What you need to do —
Continue the forum thread below about planning a winter RV trip to Florida, starting after its last post.

(Given passage)

# Florida



## danac (Jul 1, 2013)

Planning an RV trip to Florida for two weeks beginning Dec. 20.  I have a few questions.
1.  How far south must I got for warm temps
2.  Would LOVE a campground on the beach!
3.  Any good campgrounds at Lake Okeechobee?

No firm plan....I'm open to suggestions.  Thanks!


----------



## H2H1 (Jul 1, 2013)

no reason to post twice, go back to your other post, and read it .


----------



## danac (Jul 2, 2013)

OK...thanks!  Didn't know how that worked!


----------



## ricksayers (Jul 29, 2013)

Having lived here for 24 years, I'd recommend you stay south of Ft Myers (west coast) or Palm beach (east coast).  Enjoy your trip.

Rick Sayers


----------



## mariaM (Jul 29, 2013)

Could you describe some interesting places that should be visited in Palm Beach? Of course if it's possible.


----------



## Brodon (Jul 30, 2013)

Thanks for sharing information,your information increase my knowledge.


----------



## H2H1 (Aug 5, 2013)

WELL DUDE, here is something to blow your mind,,,,, FLORIDA IS NOT A COUNTRY,,,IT IS A STATE OF THE UNITED STATES.


----------



## LEN (Aug 5, 2013)

EZ Hollis I think he is French speaking and does a lot better than I do the other way.

(End Given passage)
(Data records)

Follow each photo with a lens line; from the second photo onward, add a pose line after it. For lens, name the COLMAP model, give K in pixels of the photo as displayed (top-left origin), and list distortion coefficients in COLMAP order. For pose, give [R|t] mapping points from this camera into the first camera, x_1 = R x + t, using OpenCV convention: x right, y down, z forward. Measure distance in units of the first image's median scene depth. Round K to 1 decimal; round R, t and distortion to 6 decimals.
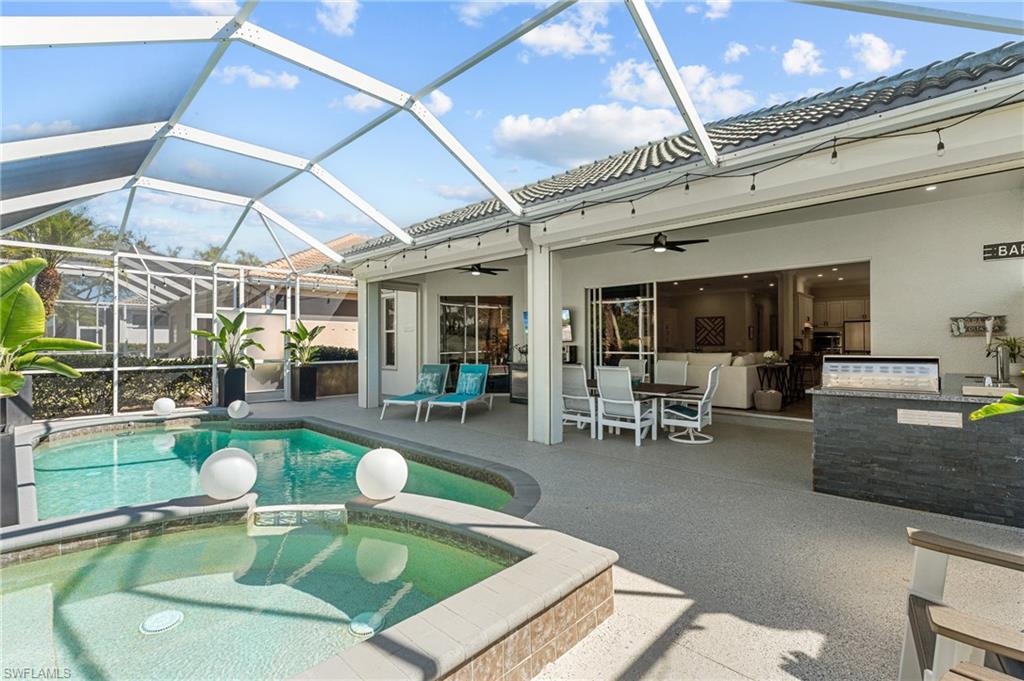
lens RADIAL K [[456.3, 0, 513.5], [0, 456.3, 335.5], [0, 0, 1]] dist [-0.001538, -0.000252]
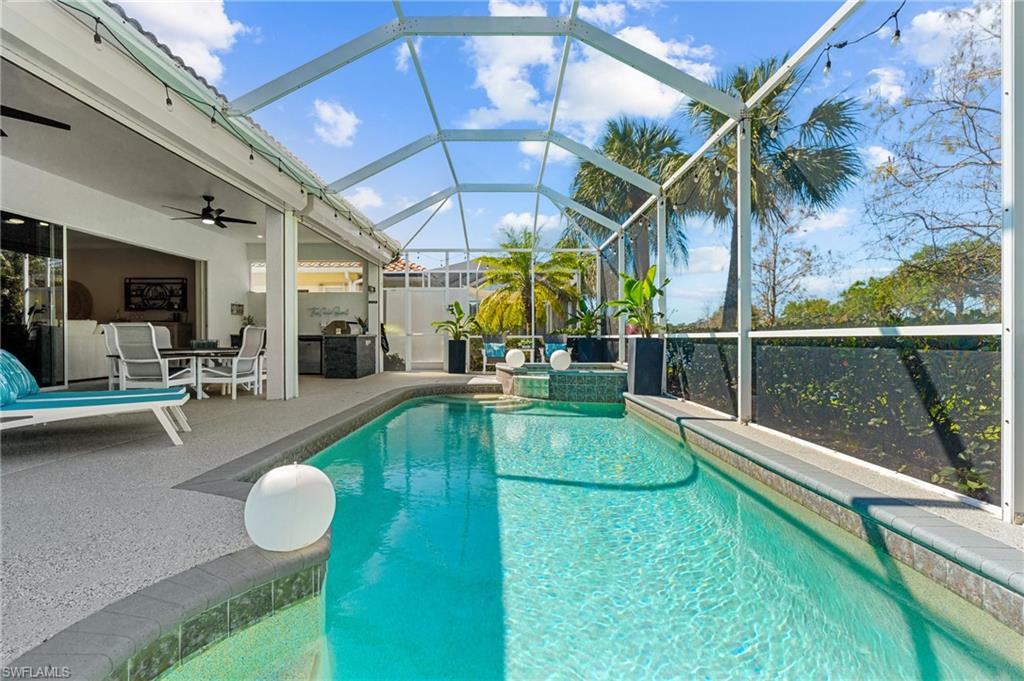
lens RADIAL K [[464.5, 0, 509.2], [0, 464.5, 339.8], [0, 0, 1]] dist [-0.000715, 0.000264]
pose [[-0.692107, 0.000327, 0.721795, -0.672975], [-0.006855, 0.999952, -0.007026, 0.065294], [-0.721762, -0.009811, -0.692072, 0.892678]]
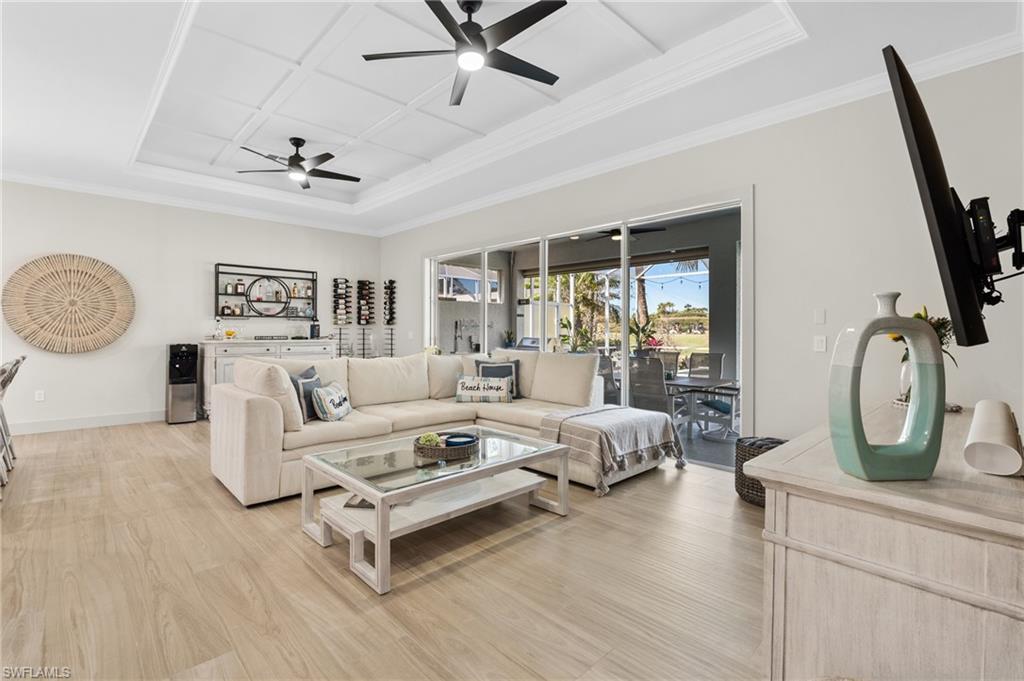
lens RADIAL K [[472.9, 0, 507.5], [0, 472.9, 331.2], [0, 0, 1]] dist [-0.001917, -0.000002]
pose [[-0.998270, -0.001425, 0.058772, 0.357442], [-0.002224, 0.999906, -0.013531, 0.017635], [-0.058747, -0.013639, -0.998180, 1.448710]]
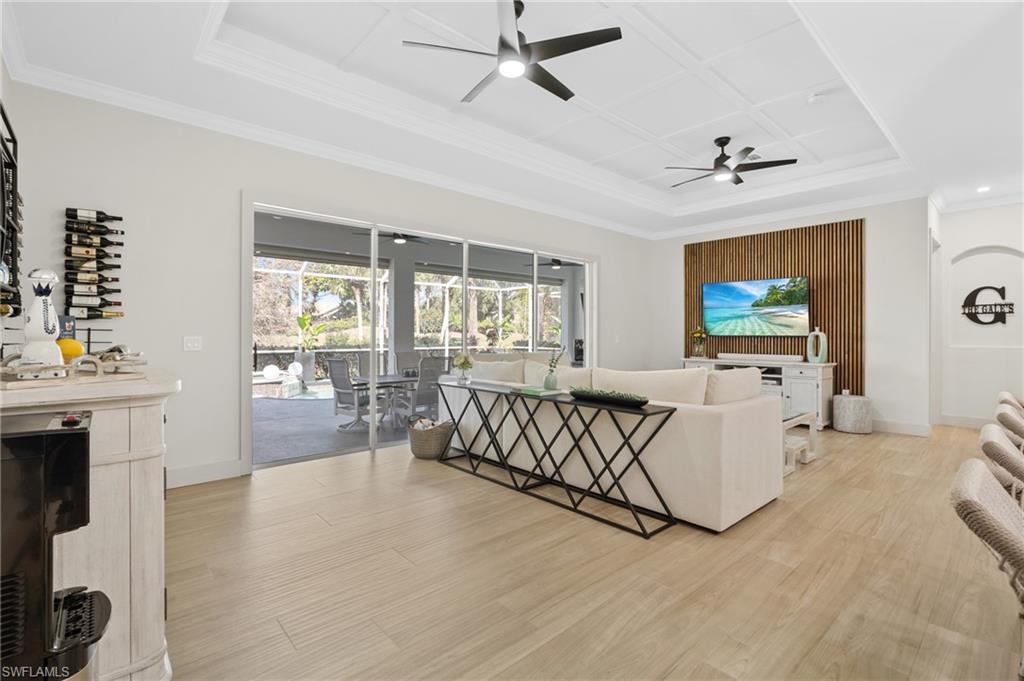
lens RADIAL K [[467.9, 0, 514.1], [0, 467.9, 333.2], [0, 0, 1]] dist [-0.008834, 0.000443]
pose [[-0.076529, 0.002238, -0.997065, 0.941204], [0.013607, 0.999907, 0.001200, 0.008873], [0.996975, -0.013475, -0.076552, 0.944780]]
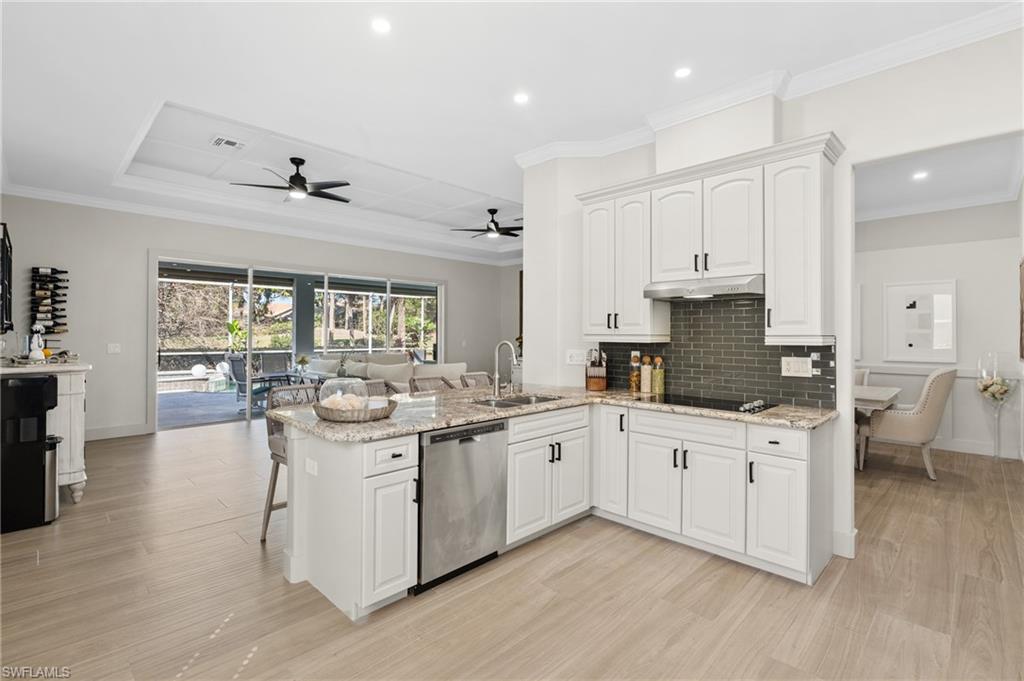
lens RADIAL K [[472.9, 0, 507.5], [0, 472.9, 331.2], [0, 0, 1]] dist [-0.001917, -0.000002]
pose [[-0.023734, -0.003616, -0.999712, 1.171180], [0.010977, 0.999932, -0.003877, 0.000031], [0.999658, -0.011066, -0.023693, 1.168249]]
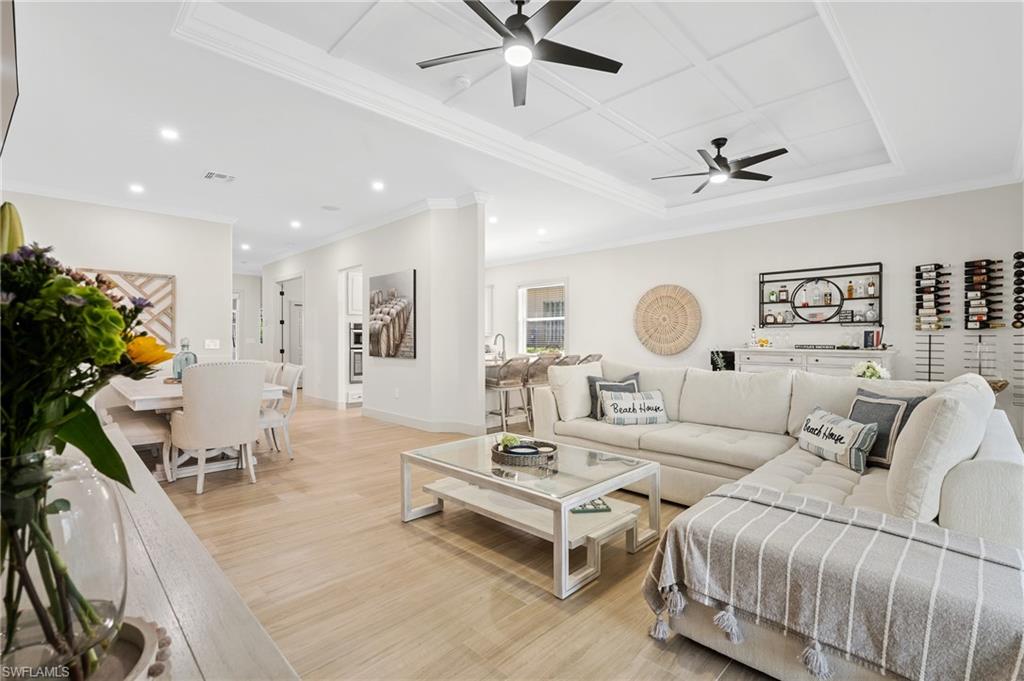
lens RADIAL K [[464.5, 0, 509.2], [0, 464.5, 339.8], [0, 0, 1]] dist [-0.000715, 0.000264]
pose [[0.036683, -0.001617, 0.999326, 0.108000], [-0.015403, 0.999879, 0.002183, 0.014294], [-0.999208, -0.015472, 0.036654, 1.134325]]
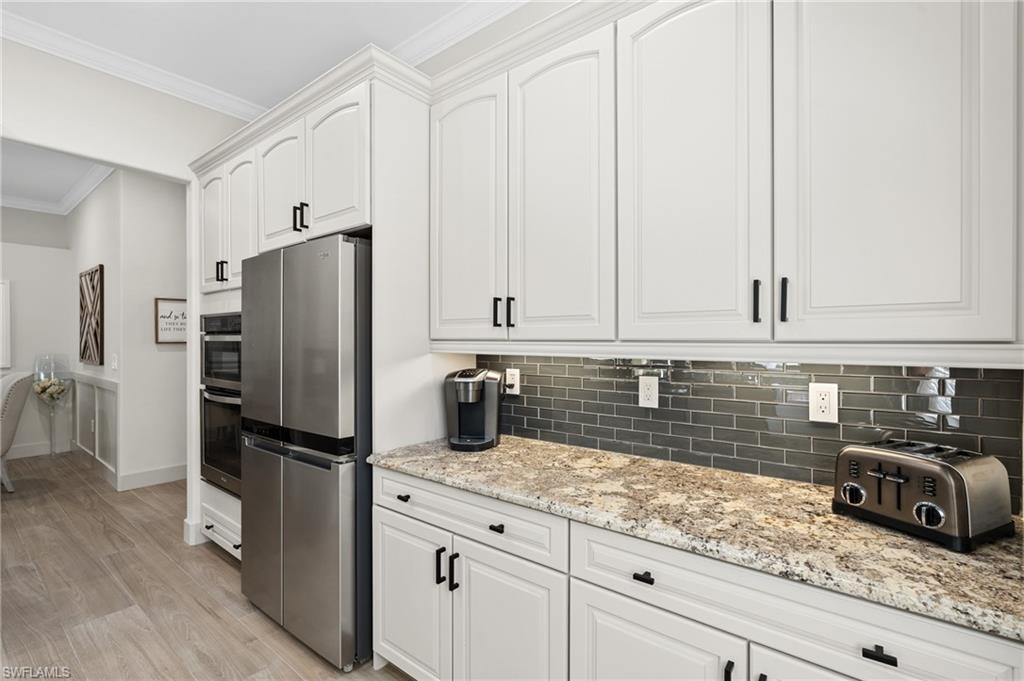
lens RADIAL K [[464.5, 0, 509.2], [0, 464.5, 339.8], [0, 0, 1]] dist [-0.000715, 0.000264]
pose [[0.996203, 0.003237, 0.086998, 1.135575], [-0.004374, 0.999908, 0.012873, 0.000352], [-0.086948, -0.013204, 0.996125, 1.128302]]
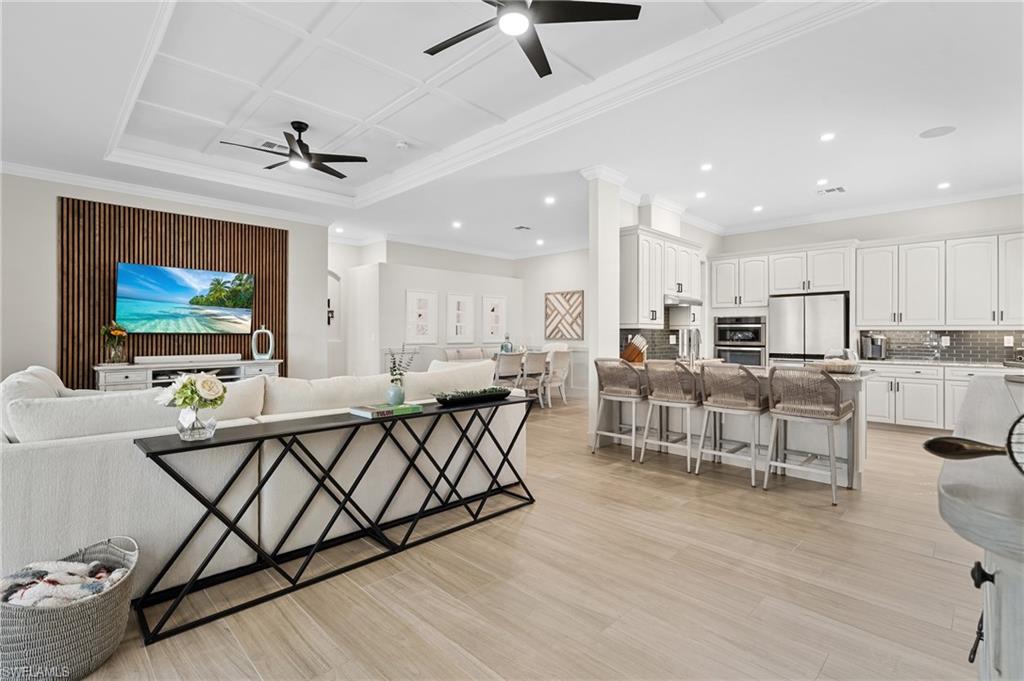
lens RADIAL K [[472.9, 0, 507.5], [0, 472.9, 331.2], [0, 0, 1]] dist [-0.001917, -0.000002]
pose [[0.999339, 0.005435, -0.035935, 0.636014], [-0.005047, 0.999928, 0.010866, 0.006190], [0.035991, -0.010678, 0.999295, 0.648200]]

(End Data records)

Task response —
LEN


----------



## H2H1 (Aug 5, 2013)

Hi Len, I have a lot of French speaking friends, and they never call anyone dude. And from what I read he been there so he should know it not a country. just trying to educate him on the states.


----------



## LEN (Aug 5, 2013)

What I was saying is that if one kinda fills in the spaces in translation its not too bad "part of country" not country. And I know fiends who speak Spanish say at times to me "what the hell are you trying to say" LOL

LEN


----------



## GypsySooners (Aug 7, 2013)

If you want to go really south, Danac, Marathon Key has a State Park that we just visited that's really nice.  It's Curry Hammock.  Now the beaches aren't that great in the Keys but the weather is warmer.

If you want to stay right on the beach, look for the one in Fort Myers, The Red Coconut.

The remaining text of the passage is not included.